- EXERCISE REQUIREMENTS: Repeat the data below verbatim, starting with the line containing "pose: elev=166.3 azim=289.7" and ending with the line containing "Dot at: (208, 297)", including both of those lines.
──────── RECORDED DATA
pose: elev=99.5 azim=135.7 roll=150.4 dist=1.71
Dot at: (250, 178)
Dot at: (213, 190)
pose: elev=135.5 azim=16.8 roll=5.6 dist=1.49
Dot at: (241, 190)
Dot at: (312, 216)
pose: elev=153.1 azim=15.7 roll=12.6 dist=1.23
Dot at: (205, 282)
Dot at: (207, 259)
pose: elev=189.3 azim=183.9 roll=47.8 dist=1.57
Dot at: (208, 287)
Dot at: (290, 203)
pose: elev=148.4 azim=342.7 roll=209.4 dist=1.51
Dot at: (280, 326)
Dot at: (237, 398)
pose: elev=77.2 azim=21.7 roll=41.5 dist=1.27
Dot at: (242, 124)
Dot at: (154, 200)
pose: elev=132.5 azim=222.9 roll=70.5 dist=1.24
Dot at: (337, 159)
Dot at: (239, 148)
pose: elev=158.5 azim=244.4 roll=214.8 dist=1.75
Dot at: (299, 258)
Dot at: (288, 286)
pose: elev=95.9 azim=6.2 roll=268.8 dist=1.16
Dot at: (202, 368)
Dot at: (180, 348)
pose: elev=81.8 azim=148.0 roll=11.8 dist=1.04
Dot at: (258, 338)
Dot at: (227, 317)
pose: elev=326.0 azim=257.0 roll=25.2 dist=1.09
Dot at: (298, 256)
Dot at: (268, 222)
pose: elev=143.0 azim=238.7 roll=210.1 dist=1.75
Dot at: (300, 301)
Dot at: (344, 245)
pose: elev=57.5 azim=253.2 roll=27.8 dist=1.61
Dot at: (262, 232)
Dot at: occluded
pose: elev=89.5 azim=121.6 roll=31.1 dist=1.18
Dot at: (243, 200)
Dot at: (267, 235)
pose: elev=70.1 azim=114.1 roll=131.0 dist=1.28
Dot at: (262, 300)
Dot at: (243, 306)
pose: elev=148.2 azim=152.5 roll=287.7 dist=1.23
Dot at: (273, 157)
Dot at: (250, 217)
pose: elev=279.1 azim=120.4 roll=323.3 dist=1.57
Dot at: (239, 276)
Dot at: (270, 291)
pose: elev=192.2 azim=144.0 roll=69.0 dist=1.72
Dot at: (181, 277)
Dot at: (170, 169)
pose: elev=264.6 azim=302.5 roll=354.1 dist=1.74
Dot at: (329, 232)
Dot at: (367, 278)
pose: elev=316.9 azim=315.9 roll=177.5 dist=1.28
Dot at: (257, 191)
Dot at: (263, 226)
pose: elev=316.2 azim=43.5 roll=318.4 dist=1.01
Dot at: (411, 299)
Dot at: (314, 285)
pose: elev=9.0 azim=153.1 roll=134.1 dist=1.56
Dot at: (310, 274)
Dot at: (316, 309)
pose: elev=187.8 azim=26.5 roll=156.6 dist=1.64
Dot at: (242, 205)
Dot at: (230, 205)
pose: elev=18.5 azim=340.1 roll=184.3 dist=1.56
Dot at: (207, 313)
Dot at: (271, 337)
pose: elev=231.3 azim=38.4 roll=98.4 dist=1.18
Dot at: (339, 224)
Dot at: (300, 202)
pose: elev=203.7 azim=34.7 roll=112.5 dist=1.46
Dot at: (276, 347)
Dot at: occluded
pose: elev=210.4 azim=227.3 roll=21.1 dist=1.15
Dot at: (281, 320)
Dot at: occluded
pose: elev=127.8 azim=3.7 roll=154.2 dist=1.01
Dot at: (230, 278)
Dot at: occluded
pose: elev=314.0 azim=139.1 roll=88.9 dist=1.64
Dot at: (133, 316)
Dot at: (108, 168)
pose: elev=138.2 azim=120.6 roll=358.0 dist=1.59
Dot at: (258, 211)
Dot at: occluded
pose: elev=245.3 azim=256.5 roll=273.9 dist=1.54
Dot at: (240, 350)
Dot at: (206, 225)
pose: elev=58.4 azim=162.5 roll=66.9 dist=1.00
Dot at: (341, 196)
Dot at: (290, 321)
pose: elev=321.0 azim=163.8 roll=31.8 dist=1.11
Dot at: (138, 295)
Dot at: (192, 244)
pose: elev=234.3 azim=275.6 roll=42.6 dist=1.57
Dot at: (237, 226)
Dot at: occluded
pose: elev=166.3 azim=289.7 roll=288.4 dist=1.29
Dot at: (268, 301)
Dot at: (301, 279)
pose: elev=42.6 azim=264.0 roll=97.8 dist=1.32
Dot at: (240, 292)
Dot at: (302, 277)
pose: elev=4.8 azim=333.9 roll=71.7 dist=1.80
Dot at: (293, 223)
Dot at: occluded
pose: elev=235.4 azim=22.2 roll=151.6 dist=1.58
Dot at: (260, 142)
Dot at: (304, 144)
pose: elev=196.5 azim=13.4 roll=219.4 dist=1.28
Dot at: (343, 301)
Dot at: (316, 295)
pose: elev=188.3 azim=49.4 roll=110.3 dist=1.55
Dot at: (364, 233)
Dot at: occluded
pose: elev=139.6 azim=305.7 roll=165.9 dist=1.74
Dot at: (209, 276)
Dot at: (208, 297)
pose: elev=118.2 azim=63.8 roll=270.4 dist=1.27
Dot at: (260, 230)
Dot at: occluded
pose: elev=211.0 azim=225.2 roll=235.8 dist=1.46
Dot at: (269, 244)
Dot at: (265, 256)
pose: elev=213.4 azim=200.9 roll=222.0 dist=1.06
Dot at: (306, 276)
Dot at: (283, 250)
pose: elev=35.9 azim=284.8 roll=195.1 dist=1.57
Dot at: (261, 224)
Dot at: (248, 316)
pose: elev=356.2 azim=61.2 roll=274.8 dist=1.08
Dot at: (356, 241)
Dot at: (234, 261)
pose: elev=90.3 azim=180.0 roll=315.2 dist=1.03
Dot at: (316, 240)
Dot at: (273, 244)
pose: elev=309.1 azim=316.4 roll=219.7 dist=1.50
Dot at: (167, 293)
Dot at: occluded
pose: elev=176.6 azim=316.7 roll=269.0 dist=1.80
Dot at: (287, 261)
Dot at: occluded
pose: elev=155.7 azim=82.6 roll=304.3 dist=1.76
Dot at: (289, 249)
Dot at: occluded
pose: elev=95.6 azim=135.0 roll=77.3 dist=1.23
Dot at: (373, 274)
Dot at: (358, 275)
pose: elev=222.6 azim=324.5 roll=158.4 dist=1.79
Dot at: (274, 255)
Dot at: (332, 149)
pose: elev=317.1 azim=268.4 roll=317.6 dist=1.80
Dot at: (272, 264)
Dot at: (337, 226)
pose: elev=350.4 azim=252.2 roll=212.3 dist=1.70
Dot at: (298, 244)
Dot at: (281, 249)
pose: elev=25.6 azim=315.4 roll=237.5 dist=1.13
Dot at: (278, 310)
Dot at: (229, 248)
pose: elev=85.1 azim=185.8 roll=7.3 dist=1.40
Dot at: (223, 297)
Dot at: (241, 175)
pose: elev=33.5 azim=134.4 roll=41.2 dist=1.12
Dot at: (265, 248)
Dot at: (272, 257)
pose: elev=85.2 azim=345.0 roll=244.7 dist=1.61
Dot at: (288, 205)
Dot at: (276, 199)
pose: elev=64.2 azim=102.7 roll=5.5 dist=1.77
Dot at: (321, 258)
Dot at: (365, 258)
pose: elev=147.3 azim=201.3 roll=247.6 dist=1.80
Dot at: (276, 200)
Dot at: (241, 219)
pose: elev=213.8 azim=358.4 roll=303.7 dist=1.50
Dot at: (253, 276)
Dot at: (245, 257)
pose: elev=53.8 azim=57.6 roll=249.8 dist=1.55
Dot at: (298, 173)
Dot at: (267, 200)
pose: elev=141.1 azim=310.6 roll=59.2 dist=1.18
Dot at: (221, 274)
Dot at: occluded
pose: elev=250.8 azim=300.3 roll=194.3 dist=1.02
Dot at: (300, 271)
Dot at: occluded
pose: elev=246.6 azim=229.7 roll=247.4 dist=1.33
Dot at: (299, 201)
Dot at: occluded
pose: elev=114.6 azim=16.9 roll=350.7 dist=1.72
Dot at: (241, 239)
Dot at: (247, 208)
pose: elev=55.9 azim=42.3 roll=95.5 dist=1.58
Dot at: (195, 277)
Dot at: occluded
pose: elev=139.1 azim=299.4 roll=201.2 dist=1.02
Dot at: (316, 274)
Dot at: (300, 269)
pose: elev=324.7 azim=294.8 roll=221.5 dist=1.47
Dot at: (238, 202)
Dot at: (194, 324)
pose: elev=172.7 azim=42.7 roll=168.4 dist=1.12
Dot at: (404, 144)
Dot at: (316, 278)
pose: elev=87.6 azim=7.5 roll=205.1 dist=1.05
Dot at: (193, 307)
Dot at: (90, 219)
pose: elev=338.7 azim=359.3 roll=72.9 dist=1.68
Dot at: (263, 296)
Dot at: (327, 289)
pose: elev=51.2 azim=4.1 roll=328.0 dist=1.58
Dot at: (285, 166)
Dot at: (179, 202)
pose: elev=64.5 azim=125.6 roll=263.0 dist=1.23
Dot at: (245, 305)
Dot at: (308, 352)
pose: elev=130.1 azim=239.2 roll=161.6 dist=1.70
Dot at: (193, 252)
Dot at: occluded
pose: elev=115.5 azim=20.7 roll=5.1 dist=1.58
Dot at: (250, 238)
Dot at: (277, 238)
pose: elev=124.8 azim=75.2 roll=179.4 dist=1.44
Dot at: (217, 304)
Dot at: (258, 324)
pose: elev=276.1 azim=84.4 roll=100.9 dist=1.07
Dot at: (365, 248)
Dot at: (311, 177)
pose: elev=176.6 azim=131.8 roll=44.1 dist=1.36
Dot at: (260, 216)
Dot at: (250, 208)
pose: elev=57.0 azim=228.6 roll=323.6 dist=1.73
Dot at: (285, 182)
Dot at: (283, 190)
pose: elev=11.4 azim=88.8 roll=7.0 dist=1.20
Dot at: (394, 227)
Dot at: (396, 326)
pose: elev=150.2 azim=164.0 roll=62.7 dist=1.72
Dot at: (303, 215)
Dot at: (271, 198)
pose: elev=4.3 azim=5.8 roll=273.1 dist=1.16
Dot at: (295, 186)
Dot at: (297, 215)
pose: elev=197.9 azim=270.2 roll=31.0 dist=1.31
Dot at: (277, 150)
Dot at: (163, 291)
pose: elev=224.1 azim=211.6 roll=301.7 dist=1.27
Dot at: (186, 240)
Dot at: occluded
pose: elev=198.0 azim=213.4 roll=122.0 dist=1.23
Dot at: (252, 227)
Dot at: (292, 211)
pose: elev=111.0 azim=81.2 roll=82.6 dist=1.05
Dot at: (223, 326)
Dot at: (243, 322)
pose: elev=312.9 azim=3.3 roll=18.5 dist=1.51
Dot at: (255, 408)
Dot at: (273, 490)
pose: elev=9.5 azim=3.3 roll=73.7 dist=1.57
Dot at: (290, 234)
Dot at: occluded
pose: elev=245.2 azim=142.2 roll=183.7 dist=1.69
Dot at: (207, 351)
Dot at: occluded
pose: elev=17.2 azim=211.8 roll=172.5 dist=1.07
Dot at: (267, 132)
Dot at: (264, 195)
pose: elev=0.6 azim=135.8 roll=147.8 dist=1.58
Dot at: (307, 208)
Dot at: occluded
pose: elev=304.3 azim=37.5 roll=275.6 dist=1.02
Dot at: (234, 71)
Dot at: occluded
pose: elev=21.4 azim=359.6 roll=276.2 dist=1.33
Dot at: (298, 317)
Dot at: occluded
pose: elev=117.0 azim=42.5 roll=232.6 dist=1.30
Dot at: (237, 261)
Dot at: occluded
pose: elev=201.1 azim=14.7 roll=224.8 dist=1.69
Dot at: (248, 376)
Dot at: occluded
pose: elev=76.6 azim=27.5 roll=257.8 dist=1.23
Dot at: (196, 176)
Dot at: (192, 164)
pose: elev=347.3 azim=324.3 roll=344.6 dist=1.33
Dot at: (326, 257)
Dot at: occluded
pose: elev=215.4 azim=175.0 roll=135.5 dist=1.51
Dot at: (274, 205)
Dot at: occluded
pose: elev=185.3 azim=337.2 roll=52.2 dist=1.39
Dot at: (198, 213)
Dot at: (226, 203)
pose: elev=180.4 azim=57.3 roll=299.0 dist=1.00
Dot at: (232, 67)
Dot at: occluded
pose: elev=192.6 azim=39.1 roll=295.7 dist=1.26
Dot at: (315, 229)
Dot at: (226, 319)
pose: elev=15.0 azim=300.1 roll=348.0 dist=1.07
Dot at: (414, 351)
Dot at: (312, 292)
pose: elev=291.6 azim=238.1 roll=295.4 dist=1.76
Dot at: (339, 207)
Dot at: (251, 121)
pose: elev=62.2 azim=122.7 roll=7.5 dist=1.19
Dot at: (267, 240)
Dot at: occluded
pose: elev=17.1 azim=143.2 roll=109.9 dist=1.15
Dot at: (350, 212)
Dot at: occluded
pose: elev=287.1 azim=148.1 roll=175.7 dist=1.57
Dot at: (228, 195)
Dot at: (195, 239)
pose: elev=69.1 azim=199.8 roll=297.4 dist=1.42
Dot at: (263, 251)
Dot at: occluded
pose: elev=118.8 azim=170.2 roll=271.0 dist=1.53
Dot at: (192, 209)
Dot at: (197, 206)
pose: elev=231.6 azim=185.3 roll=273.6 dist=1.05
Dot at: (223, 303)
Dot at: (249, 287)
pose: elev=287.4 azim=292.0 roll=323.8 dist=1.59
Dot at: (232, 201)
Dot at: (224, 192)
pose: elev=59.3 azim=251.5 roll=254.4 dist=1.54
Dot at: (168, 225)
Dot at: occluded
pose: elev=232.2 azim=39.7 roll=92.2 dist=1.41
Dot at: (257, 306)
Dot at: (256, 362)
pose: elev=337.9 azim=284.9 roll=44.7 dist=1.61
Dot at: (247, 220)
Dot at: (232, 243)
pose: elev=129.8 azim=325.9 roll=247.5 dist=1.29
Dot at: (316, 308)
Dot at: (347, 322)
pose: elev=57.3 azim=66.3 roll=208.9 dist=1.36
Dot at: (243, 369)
────────────────
- TASK RESPONSE:
pose: elev=166.3 azim=289.7 roll=288.4 dist=1.29
Dot at: (268, 301)
Dot at: (301, 279)
pose: elev=42.6 azim=264.0 roll=97.8 dist=1.32
Dot at: (240, 292)
Dot at: (302, 277)
pose: elev=4.8 azim=333.9 roll=71.7 dist=1.80
Dot at: (293, 223)
Dot at: occluded
pose: elev=235.4 azim=22.2 roll=151.6 dist=1.58
Dot at: (260, 142)
Dot at: (304, 144)
pose: elev=196.5 azim=13.4 roll=219.4 dist=1.28
Dot at: (343, 301)
Dot at: (316, 295)
pose: elev=188.3 azim=49.4 roll=110.3 dist=1.55
Dot at: (364, 233)
Dot at: occluded
pose: elev=139.6 azim=305.7 roll=165.9 dist=1.74
Dot at: (209, 276)
Dot at: (208, 297)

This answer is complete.